Il ne s’agit donc pas d’une explosion soudaine de violence mais d’un long processus qui s’appuie lui-même sur des mécanismes connus. Il serait donc possible de l’éviter ?
Oui, une volonté internationale peut arrêter un génocide en intervenant au nom du « droit des gens », un principe universel selon lequel chaque Nation est fondée à agir pour défendre l’humanité des populations quelles qu’elles soient. Il existe d’ailleurs un outil pour cela : la Convention pour la prévention et la répression du génocide de 1948. Mais ce traité international est mal connu.
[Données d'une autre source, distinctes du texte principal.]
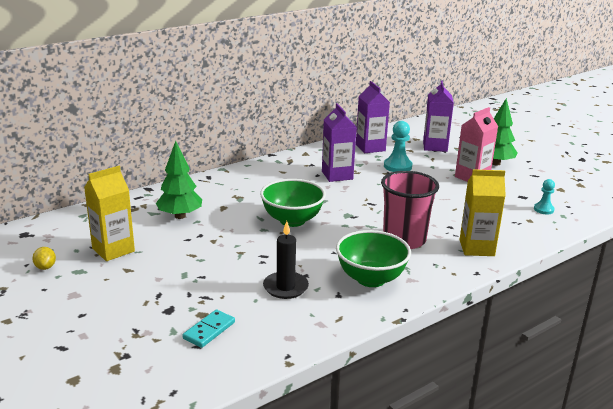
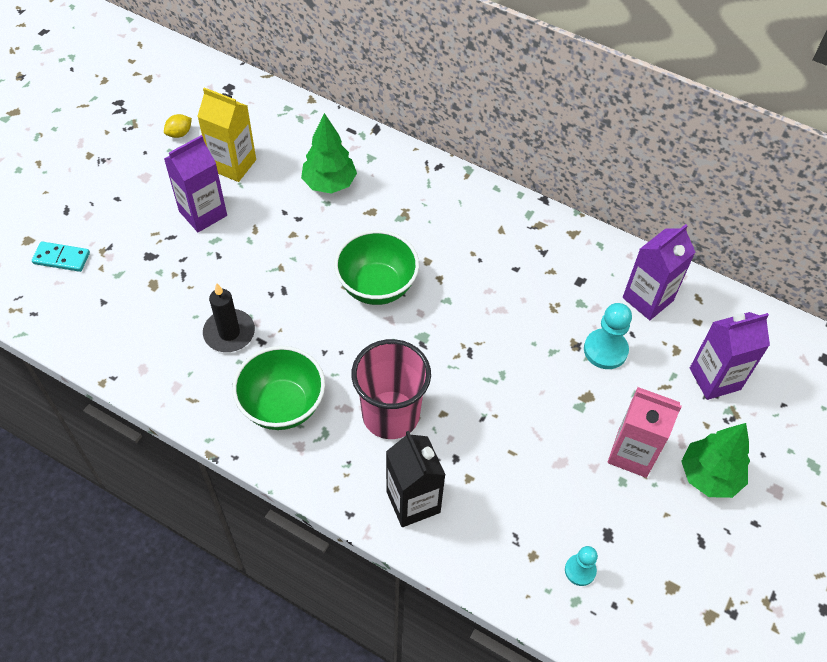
camera: 65 degrees right, 30 degrees up
(209, 330) = (129, 301): turquoise domino -> turquoise domino (61, 258)
(337, 175) = (528, 290): purple carton -> purple carton (203, 213)
(476, 248) = (413, 502): yellow carton -> black carton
Le rapport de la Commission de recherche sur les archives françaises relatives au Rwanda et au génocide des Tutsi, que j’ai présidée, montre à quel point il était largement ignoré par les diplomates.
Dans ce rapport, remis en mars à Emmanuel Macron et qui pointe des « responsabilités lourdes et accablantes » de la France au Rwanda, vous formulez un certain nombre de recommandations…
Cela a été une terrible faute de la France de ne pas avoir été capable de penser que, 50 ans après la Shoah, un nouveau génocide était possible et d’avoir systématiquement écarté les analyses divergentes sur le Rwanda. La France n’a pas compris ce génocide. Aujourd'hui, il est donc essentiel de réarmer intellectuellement les Nations, pour leur permettre de tirer les leçons du passé et agir à l'avenir pour éviter le pire. Nous recommandons ainsi la création d’un centre international de ressources sur les génocides et les crimes de masse, la réalisation d’une recherche collective sur la prévention et la répression du crime de génocide de la fin du XIXe siècle et la création d’un réseau d’alerte documentaire sur les risques génocidaires dans le monde. Il est urgent que la communauté internationale prenne à bras le corps cette immense question de la lutte contre les génocides.